* INSTRUCTION
Arrange the lines of the data from the one containing "сна: корреляция между" through the end, inclusive, as a numbered list, skipping any blank lines. Leave the pictures out of the answer.

[Dataset records]
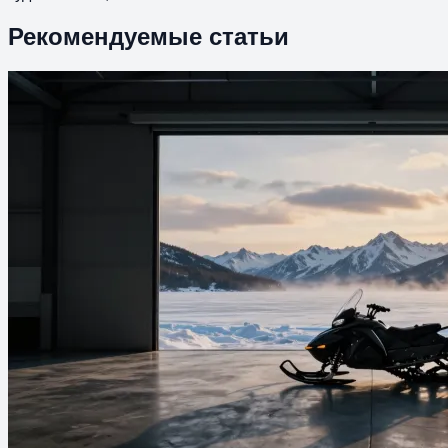
Рекомендуемые статьи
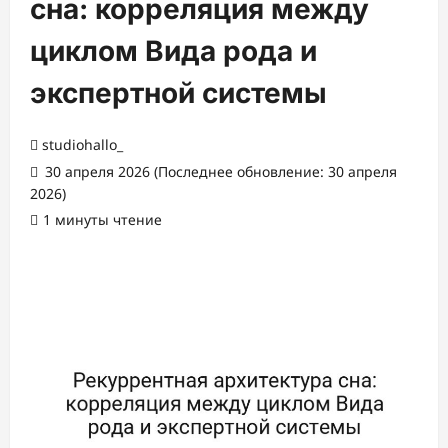
сна: корреляция между
циклом Вида рода и
экспертной системы
studiohallo_
30 апреля 2026 (Последнее обновление: 30 апреля
2026)
1 минуты чтение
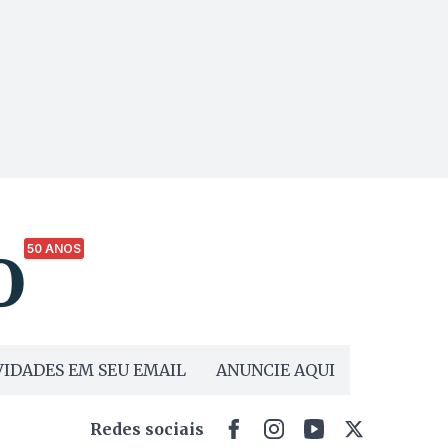
50 ANOS
IDADES EM SEU EMAIL
ANUNCIE AQUI
Redes sociais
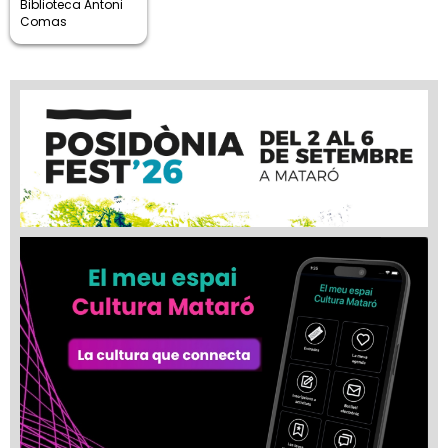
Biblioteca Antoni
Comas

* WRITTEN RESPONSE
1. сна: корреляция между
2. циклом Вида рода и
3. экспертной системы
4. studiohallo_
5. 30 апреля 2026 (Последнее обновление: 30 апреля
6. 2026)
7. 1 минуты чтение
8. 50 ANOS
9. IDADES EM SEU EMAIL
10. ANUNCIE AQUI
11. Redes sociais
12. Biblioteca Antoni
13. Comas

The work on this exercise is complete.